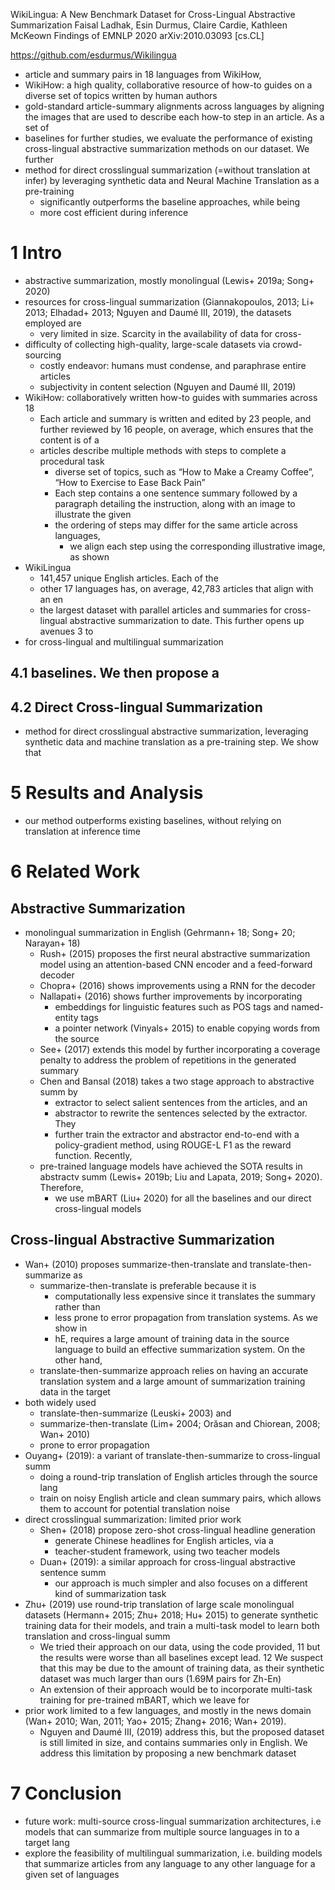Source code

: WikiLingua: A New Benchmark Dataset for Cross-Lingual Abstractive Summarization
Faisal Ladhak, Esin Durmus, Claire Cardie, Kathleen McKeown
Findings of EMNLP 2020 arXiv:2010.03093 [cs.CL]

https://github.com/esdurmus/Wikilingua

* article and summary pairs in 18 languages from WikiHow,
* WikiHow: a high quality, collaborative resource of how-to guides on a diverse
  set of topics written by human authors
* gold-standard article-summary alignments across languages by aligning the
  images that are used to describe each how-to step in an article. As a set of
* baselines for further studies, we evaluate the performance of existing
  cross-lingual abstractive summarization methods on our dataset. We further
* method for direct crosslingual summarization (=without translation at infer)
  by leveraging synthetic data and Neural Machine Translation as a pre-training
  * significantly outperforms the baseline approaches, while being
  * more cost efficient during inference

# 1 Intro

* abstractive summarization, mostly monolingual (Lewis+ 2019a; Song+ 2020)
* resources for cross-lingual summarization (Giannakopoulos, 2013; Li+ 2013;
  Elhadad+ 2013; Nguyen and Daumé III, 2019), the datasets employed are
  * very limited in size.  Scarcity in the availability of data for cross-
* difficulty of collecting high-quality, large-scale datasets via crowd-sourcing
  * costly endeavor: humans must condense, and paraphrase entire articles
  * subjectivity in content selection (Nguyen and Daumé III, 2019)
* WikiHow: collaboratively written how-to guides with summaries across 18
  * Each article and summary is written and edited by 23 people, and further
    reviewed by 16 people, on average, which ensures that the content is of a
  * articles describe multiple methods with steps to complete a procedural task
    * diverse set of topics, such as “How to Make a Creamy Coffee”, “How to
      Exercise to Ease Back Pain”
    * Each step contains a one sentence summary followed by a paragraph
      detailing the instruction, along with an image to illustrate the given
    * the ordering of steps may differ for the same article across languages,
      * we align each step using the corresponding illustrative image, as shown
* WikiLingua
  * 141,457 unique English articles. Each of the
  * other 17 languages has, on average, 42,783 articles that align with an en
  * the largest dataset with parallel articles and summaries for cross-lingual
    abstractive summarization to date. This further opens up avenues 3 to
* for cross-lingual and multilingual summarization

## 4.1 baselines. We then propose a

## 4.2 Direct Cross-lingual Summarization

* method for direct crosslingual abstractive summarization, leveraging synthetic
  data and machine translation as a pre-training step. We show that

# 5 Results and Analysis

* our method outperforms existing baselines, without relying on translation at
  inference time

# 6 Related Work

## Abstractive Summarization

* monolingual summarization in English (Gehrmann+ 18; Song+ 20; Narayan+ 18)
  * Rush+ (2015) proposes the first neural abstractive summarization model using
    an attention-based CNN encoder and a feed-forward decoder
  * Chopra+ (2016) shows improvements using a RNN for the decoder
  * Nallapati+ (2016) shows further improvements by incorporating
    * embeddings for linguistic features such as POS tags and named-entity tags
    * a pointer network (Vinyals+ 2015) to enable copying words from the source
  * See+ (2017) extends this model by further incorporating a coverage penalty
    to address the problem of repetitions in the generated summary
  * Chen and Bansal (2018) takes a two stage approach to abstractive summ by
    * extractor to select salient sentences from the articles, and an
    * abstractor to rewrite the sentences selected by the extractor. They
    * further train the extractor and abstractor end-to-end with a
      policy-gradient method, using ROUGE-L F1 as the reward function. Recently,
  * pre-trained language models have achieved the SOTA results in abstractv summ
    (Lewis+ 2019b; Liu and Lapata, 2019; Song+ 2020). Therefore,
    * we use mBART (Liu+ 2020) for all the baselines and our direct
      cross-lingual models

## Cross-lingual Abstractive Summarization

* Wan+ (2010) proposes summarize-then-translate and translate-then-summarize as
  * summarize-then-translate is preferable because it is
    * computationally less expensive since it translates the summary rather than
    * less prone to error propagation from translation systems.  As we show in
    * hE, requires a large amount of training data in the source language to
      build an effective summarization system.  On the other hand,
  * translate-then-summarize approach relies on having an accurate translation
    system and a large amount of summarization training data in the target
* both widely used
  * translate-then-summarize (Leuski+ 2003) and
  * summarize-then-translate (Lim+ 2004; Orăsan and Chiorean, 2008; Wan+ 2010)
  * prone to error propagation
* Ouyang+ (2019): a variant of translate-then-summarize to cross-lingual summ
  * doing a round-trip translation of English articles through the source lang
  * train on noisy English article and clean summary pairs, which allows them
    to account for potential translation noise
* direct crosslingual summarization: limited prior work
  * Shen+ (2018) propose zero-shot cross-lingual headline generation
    * generate Chinese headlines for English articles, via a
    * teacher-student framework, using two teacher models
  * Duan+ (2019): a similar approach for cross-lingual abstractive sentence summ
    * our approach is much simpler and also focuses on a different kind of
      summarization task
* Zhu+ (2019) use round-trip translation of large scale monolingual datasets
  (Hermann+ 2015; Zhu+ 2018; Hu+ 2015) to generate synthetic training data for
  their models, and train a
  multi-task model to learn both translation and cross-lingual summ
  * We tried their approach on our data, using the code provided, 11 but the
    results were worse than all baselines except lead.  12 We suspect that this
    may be due to the amount of training data, as their synthetic dataset was
    much larger than ours (1.69M pairs for Zh-En)
  * An extension of their approach would be to
    incorporate multi-task training for pre-trained mBART, which we leave for
* prior work limited to a few languages, and mostly in the news domain
  (Wan+ 2010; Wan, 2011; Yao+ 2015; Zhang+ 2016; Wan+ 2019). 
  * Nguyen and Daumé III, (2019) address this, but the proposed dataset is still
    limited in size, and contains summaries only in English. We address this
    limitation by proposing a new benchmark dataset

# 7 Conclusion

* future work: multi-source cross-lingual summarization architectures, i.e
  models that can summarize from multiple source languages in to a target lang
* explore the feasibility of multilingual summarization, i.e. building models
  that summarize articles from any language to any other language for a given
  set of languages
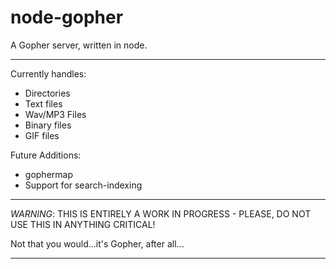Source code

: node-gopher
==================

A Gopher server, written in node.

<hr>

Currently handles:

* Directories
* Text files
* Wav/MP3 Files
* Binary files
* GIF files

Future Additions:

* gophermap
* Support for search-indexing

<hr>

*WARNING*: THIS IS ENTIRELY A WORK IN PROGRESS - PLEASE, DO NOT USE THIS IN ANYTHING CRITICAL!

Not that you would...it's Gopher, after all...

<hr>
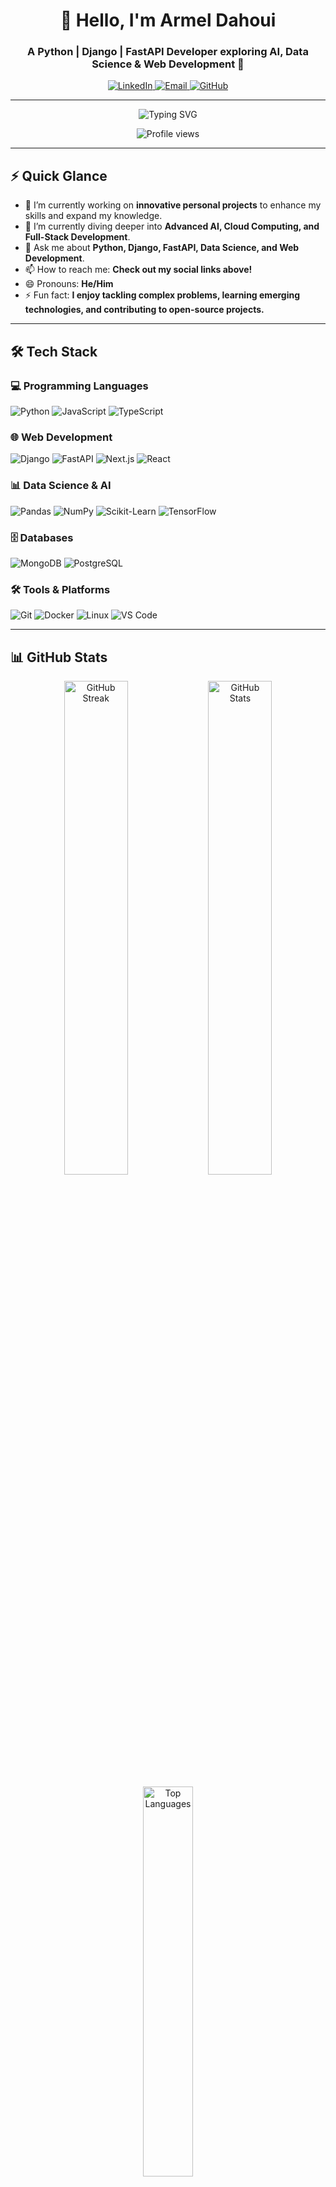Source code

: <h1 align="center">👋 Hello, I'm Armel Dahoui</h1>
<h3 align="center">A Python | Django | FastAPI Developer exploring AI, Data Science & Web Development 🚀</h3>

<p align="center">
  <a href="https://www.linkedin.com/in/alex-armel-dahoui-68b7b5255" target="_blank">
    <img src="https://img.shields.io/badge/LinkedIn-%230077B5.svg?style=for-the-badge&logo=linkedin&logoColor=white" alt="LinkedIn" />
  </a>
  <a href="mailto:alexdahoui@yahoo.com" target="_blank">
    <img src="https://img.shields.io/badge/Email-%23D14836.svg?style=for-the-badge&logo=gmail&logoColor=white" alt="Email" />
  </a>
  <a href="https://github.com/ArmelDahoui" target="_blank">
    <img src="https://img.shields.io/badge/GitHub-%23181717.svg?style=for-the-badge&logo=github&logoColor=white" alt="GitHub" />
  </a>
</p>

---

<p align="center">
  <img src="https://readme-typing-svg.demolab.com/?lines=Welcome+to+my+GitHub+Profile!;Python+%7C+Django+%7C+FastAPI;AI+%7C+Data+Science+%7C+Web+Dev&font=Fira+Code&size=22&duration=2500&pause=800&color=F7B93E&center=true&vCenter=true&width=600" alt="Typing SVG" />
</p>

<p align="center">
  <img src="https://komarev.com/ghpvc/?username=ArmelDahoui&color=blue&style=for-the-badge" alt="Profile views" />
</p>

---

## ⚡️ Quick Glance

- 🔭 I’m currently working on **innovative personal projects** to enhance my skills and expand my knowledge.
- 🌱 I’m currently diving deeper into **Advanced AI, Cloud Computing, and Full-Stack Development**.
- 💬 Ask me about **Python, Django, FastAPI, Data Science, and Web Development**.
- 📫 How to reach me: **Check out my social links above!**
- 😄 Pronouns: **He/Him**
- ⚡️ Fun fact: **I enjoy tackling complex problems, learning emerging technologies, and contributing to open-source projects.**

---

## 🛠️ Tech Stack

### 💻 Programming Languages
<p align="left">
    <img src="https://img.shields.io/badge/Python-3776AB.svg?style=for-the-badge&logo=python&logoColor=white" alt="Python" />
    <img src="https://img.shields.io/badge/JavaScript-F7DF1E.svg?style=for-the-badge&logo=javascript&logoColor=black" alt="JavaScript" />
    <img src="https://img.shields.io/badge/TypeScript-3178C6.svg?style=for-the-badge&logo=typescript&logoColor=white" alt="TypeScript" />
</p>

### 🌐 Web Development
<p align="left">
    <img src="https://img.shields.io/badge/Django-092E20.svg?style=for-the-badge&logo=django&logoColor=white" alt="Django" />
    <img src="https://img.shields.io/badge/FastAPI-009688.svg?style=for-the-badge&logo=fastapi&logoColor=white" alt="FastAPI" />
    <img src="https://img.shields.io/badge/Next.js-000000.svg?style=for-the-badge&logo=nextdotjs&logoColor=white" alt="Next.js" />
    <img src="https://img.shields.io/badge/React-61DAFB.svg?style=for-the-badge&logo=react&logoColor=black" alt="React" />
</p>

### 📊 Data Science & AI
<p align="left">
    <img src="https://img.shields.io/badge/Pandas-150458.svg?style=for-the-badge&logo=pandas&logoColor=white" alt="Pandas" />
    <img src="https://img.shields.io/badge/NumPy-013243.svg?style=for-the-badge&logo=numpy&logoColor=white" alt="NumPy" />
    <img src="https://img.shields.io/badge/Scikit_Learn-F7931E.svg?style=for-the-badge&logo=scikit-learn&logoColor=white" alt="Scikit-Learn" />
    <img src="https://img.shields.io/badge/TensorFlow-FF6F00.svg?style=for-the-badge&logo=tensorflow&logoColor=white" alt="TensorFlow" />
</p>

### 🗄️ Databases
<p align="left">
    <img src="https://img.shields.io/badge/MongoDB-47A248.svg?style=for-the-badge&logo=mongodb&logoColor=white" alt="MongoDB" />
    <img src="https://img.shields.io/badge/PostgreSQL-4169E1.svg?style=for-the-badge&logo=postgresql&logoColor=white" alt="PostgreSQL" />
</p>

### 🛠️ Tools & Platforms
<p align="left">
    <img src="https://img.shields.io/badge/Git-F05032.svg?style=for-the-badge&logo=git&logoColor=white" alt="Git" />
    <img src="https://img.shields.io/badge/Docker-2496ED.svg?style=for-the-badge&logo=docker&logoColor=white" alt="Docker" />
    <img src="https://img.shields.io/badge/Linux-FCC624.svg?style=for-the-badge&logo=linux&logoColor=black" alt="Linux" />
    <img src="https://img.shields.io/badge/Visual_Studio_Code-007ACC.svg?style=for-the-badge&logo=visual-studio-code&logoColor=white" alt="VS Code" />
</p>

---

## 📊 GitHub Stats

<p align="center">
    <img alt="GitHub Streak" src="https://streak-stats.demolab.com/?user=ArmelDahoui&theme=radical&hide_border=true" width="45%" />
    <img alt="GitHub Stats" src="https://github-readme-stats.vercel.app/api?username=ArmelDahoui&show_icons=true&theme=radical&hide_border=true&count_private=true" width="45%" />
</p>

<p align="center">
    <img alt="Top Languages" src="https://github-readme-stats.vercel.app/api/top-langs/?username=ArmelDahoui&layout=compact&theme=radical&hide_border=true&langs_count=8" width="40%" />
</p>

---

## 🏆 GitHub Trophies

<p align="center">
    <img src="https://github-profile-trophy.vercel.app/?username=ArmelDahoui&theme=radical&no-frame=true&row=1" alt="GitHub Trophies">
</p>

---

## ⏳ WakaTime Stats

<p align="center">
    <img src="https://wakatime.com/badge/user/58a2586d-0503-4c1d-b94b-4b8dfdf58d7e.svg" alt="WakaTime Badge" />
</p>

---

## 🌟 Projects...
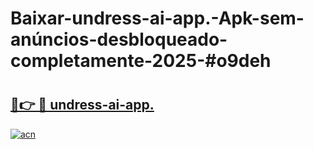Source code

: # Baixar-undress-ai-app.-Apk-sem-anúncios-desbloqueado-completamente-2025-#o9deh

# <h2><a href="https://ainizakaria.my?title=undress-ai-app.&ref=24M">🔗👉 🔴 undress-ai-app.</a></h2>

[![acn](https://github.com/user-attachments/assets/0f9c940e-d8b0-45ae-aac7-cd30a18b3e1c)](https://ainizakaria.my?title=undress-ai-app.&ref=24M)

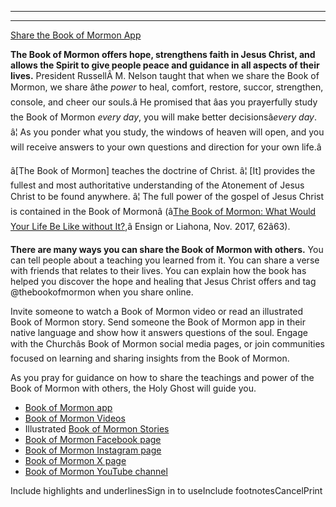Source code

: 

---



---



[Share the Book of Mormon App](https://www.churchofjesuschrist.org/feature/book-of-mormon-app)


**The Book of Mormon offers hope, strengthens faith in Jesus Christ, and allows the Spirit to give people peace and guidance in all aspects of their lives.** President RussellÂ M. Nelson taught that when we share the Book of Mormon, we share âthe *power* to heal, comfort, restore, succor, strengthen, console, and cheer our souls.â He promised that âas you prayerfully study the Book of Mormon *every day*, you will make better decisionsâ*every day*. â¦ As you ponder what you study, the windows of heaven will open, and you will receive answers to your own questions and direction for your own life.â


â\[The Book of Mormon] teaches the doctrine of Christ. â¦ \[It] provides the fullest and most authoritative understanding of the Atonement of Jesus Christ to be found anywhere. â¦ The full power of the gospel of Jesus Christ is contained in the Book of Mormonâ (â[The Book of Mormon: What Would Your Life Be Like without It?](/study/general-conference/2017/10/the-book-of-mormon-what-would-your-life-be-like-without-it?lang=eng),â Ensign or Liahona, Nov. 2017, 62â63\).


**There are many ways you can share the Book of Mormon with others.** You can tell people about a teaching you learned from it. You can share a verse with friends that relates to their lives. You can explain how the book has helped you discover the hope and healing that Jesus Christ offers and tag @thebookofmormon when you share online.


Invite someone to watch a Book of Mormon video or read an illustrated Book of Mormon story. Send someone the Book of Mormon app in their native language and show how it answers questions of the soul. Engage with the Churchâs Book of Mormon social media pages, or join communities focused on learning and sharing insights from the Book of Mormon.


As you pray for guidance on how to share the teachings and power of the Book of Mormon with others, the Holy Ghost will guide you.



* [Book of Mormon app](https://www.churchofjesuschrist.org/feature/book-of-mormon-app)
* [Book of Mormon Videos](https://www.youtube.com/@BookofMormonVideos/videos)
* Illustrated [Book of Mormon Stories](/study/manual/book-of-mormon-stories-2024?lang=eng)
* [Book of Mormon Facebook page](https://www.facebook.com/bookofmormon)
* [Book of Mormon Instagram page](https://www.instagram.com/thebookofmormon)
* [Book of Mormon X page](https://twitter.com/thebookofmormon)
* [Book of Mormon YouTube channel](https://www.youtube.com/channel/UCm5q_daua2JdizO_fo-wZlw)



Include highlights and underlinesSign in to useInclude footnotesCancelPrint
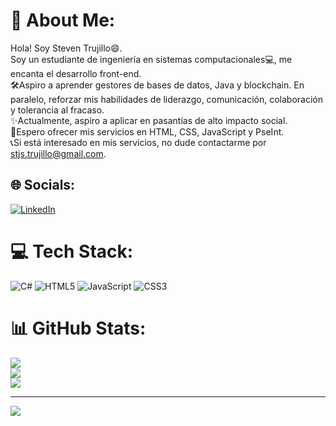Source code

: # 💫 About Me:
Hola! Soy Steven Trujillo😄. <br>Soy un estudiante de ingeniería en sistemas computacionales💻, me encanta el desarrollo front-end. <br>🛠Aspiro a aprender gestores de bases de datos, Java y blockchain. En paralelo, reforzar mis habilidades de liderazgo, comunicación, colaboración y tolerancia al fracaso. <br>✨Actualmente, aspiro a aplicar en pasantías de alto impacto social. <br>📱Espero ofrecer mis servicios en HTML, CSS, JavaScript y PseInt. <br>📞Si está interesado en mis servicios, no dude contactarme por stjs.trujillo@gmail.com.<br>


## 🌐 Socials:
[![LinkedIn](https://img.shields.io/badge/LinkedIn-%230077B5.svg?logo=linkedin&logoColor=white)](https://linkedin.com/in/https://www.linkedin.com/in/steven-trujillo-js/) 

# 💻 Tech Stack:
![C#](https://img.shields.io/badge/c%23-%23239120.svg?style=for-the-badge&logo=csharp&logoColor=white) ![HTML5](https://img.shields.io/badge/html5-%23E34F26.svg?style=for-the-badge&logo=html5&logoColor=white) ![JavaScript](https://img.shields.io/badge/javascript-%23323330.svg?style=for-the-badge&logo=javascript&logoColor=%23F7DF1E) ![CSS3](https://img.shields.io/badge/css3-%231572B6.svg?style=for-the-badge&logo=css3&logoColor=white)
# 📊 GitHub Stats:
![](https://github-readme-stats.vercel.app/api?username=imTrujillo&theme=dark&hide_border=false&include_all_commits=false&count_private=false)<br/>
![](https://github-readme-streak-stats.herokuapp.com/?user=imTrujillo&theme=dark&hide_border=false)<br/>
![](https://github-readme-stats.vercel.app/api/top-langs/?username=imTrujillo&theme=dark&hide_border=false&include_all_commits=false&count_private=false&layout=compact)

---
[![](https://visitcount.itsvg.in/api?id=imTrujillo&icon=0&color=0)](https://visitcount.itsvg.in)

<!-- Proudly created with GPRM ( https://gprm.itsvg.in ) -->
<!--
**imTrujillo/imTrujillo** is a ✨ _special_ ✨ repository because its `README.md` (this file) appears on your GitHub profile.

Here are some ideas to get you started:

- 🔭 I’m currently working on ...
- 🌱 I’m currently learning ...
- 👯 I’m looking to collaborate on ...
- 🤔 I’m looking for help with ...
- 💬 Ask me about ...
- 📫 How to reach me: ...
- 😄 Pronouns: ...
- ⚡ Fun fact: ...
-->
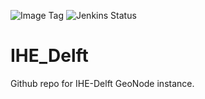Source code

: ![Image Tag](https://img.shields.io/badge/Staging%20Image%20Tag:-0.0.1--5c02988--sta-blue.svg)
![Jenkins Status](https://img.shields.io/badge/Staging%20Jenkins%20Build%20Status:-SUCCESS-green.svg)

# IHE_Delft

Github repo for IHE-Delft GeoNode instance.

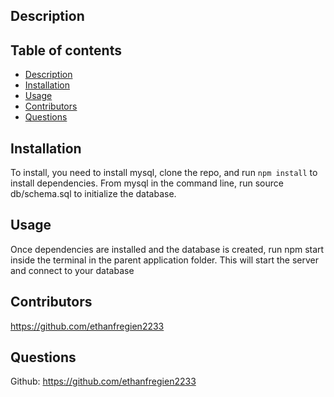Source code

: ## Description
  

  ## Table of contents
  * [Description](#description)
  * [Installation](#installation)
  * [Usage](#usage)
  * [Contributors](#contributors)
  * [Questions](#questions)

  ## Installation
  To install, you need to install mysql, clone the repo, and run `npm install` to install dependencies. From mysql in the command line, run source db/schema.sql to initialize the database.

  ## Usage
  Once dependencies are installed and the database is created, run npm start inside the terminal in the parent application folder. This will start the server and connect to your database


  ## Contributors
https://github.com/ethanfregien2233

  

  ## Questions
  Github: https://github.com/ethanfregien2233 </br>
  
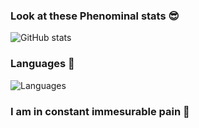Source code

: ### Look at these Phenominal stats 😎
![GitHub stats](https://github-readme-stats.vercel.app/api?username=poggur&show_icons=true&theme=dracula&count_private=true)

### Languages 📸
![Languages](https://github-readme-stats.vercel.app/api/top-langs/?username=poggur&theme=dracula)

### I am in constant immesurable pain 🤗
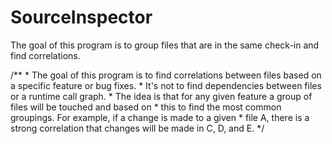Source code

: # SourceInspector
The goal of this program is to group files that are in the same check-in and find correlations.

/**
     *   The goal of this program is to find correlations between files based on a specific feature or bug fixes.
     *   It's not to find dependencies between files or a runtime call graph.
     *   The idea is that for any given feature a group of files will be touched and based on
     *   this to find the most common groupings.  For example, if a change is made to a given 
     *   file A, there is a strong correlation that changes will be made in C, D, and E.
*/
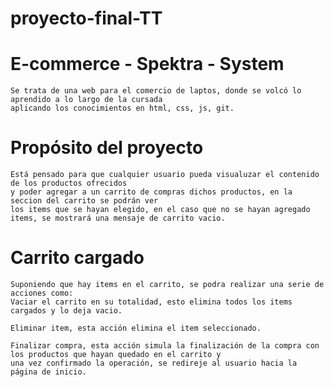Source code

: # proyecto-final-TT

# E-commerce - Spektra - System
    Se trata de una web para el comercio de laptos, donde se volcó lo aprendido a lo largo de la cursada
    aplicando los conocimientos en html, css, js, git.

# Propósito del proyecto
    Está pensado para que cualquier usuario pueda visualuzar el contenido de los productos ofrecidos
    y poder agregar a un carrito de compras dichos productos, en la seccion del carrito se podrán ver
    los items que se hayan elegido, en el caso que no se hayan agregado items, se mostrará una mensaje de carrito vacio.

# Carrito cargado
    Suponiendo que hay items en el carrito, se podra realizar una serie de acciones como:
    Vaciar el carrito en su totalidad, esto elimina todos los items cargados y lo deja vacio.

    Eliminar item, esta acción elimina el item seleccionado.
    
    Finalizar compra, esta acción simula la finalización de la compra con los productos que hayan quedado en el carrito y
    una vez confirmado la operación, se redireje al usuario hacia la página de inicio.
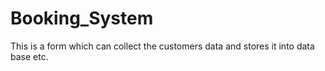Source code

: # Booking_System
 This is a form which can collect the customers data and stores it into data base  etc.
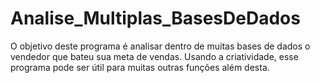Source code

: # Analise_Multiplas_BasesDeDados
O objetivo deste programa é analisar dentro de muitas bases de dados o vendedor que bateu sua meta de vendas. Usando a criatividade, esse programa pode ser útil para muitas outras funções além desta.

◆ ◆ ◆ ◆

■ Required work:
Reproduce the lines of the entries verbatim, beginning at the line that contains "and translate-then-summarize as" and stopping after the line that contains "build an effective".

■ Result of this task:
* Wan+ (2010) proposes summarize-then-translate and translate-then-summarize as
  * summarize-then-translate is preferable because it is
    * computationally less expensive since it translates the summary rather than
    * less prone to error propagation from translation systems.  As we show in
    * hE, requires a large amount of training data in the source language to
      build an effective summarization system.  On the other hand,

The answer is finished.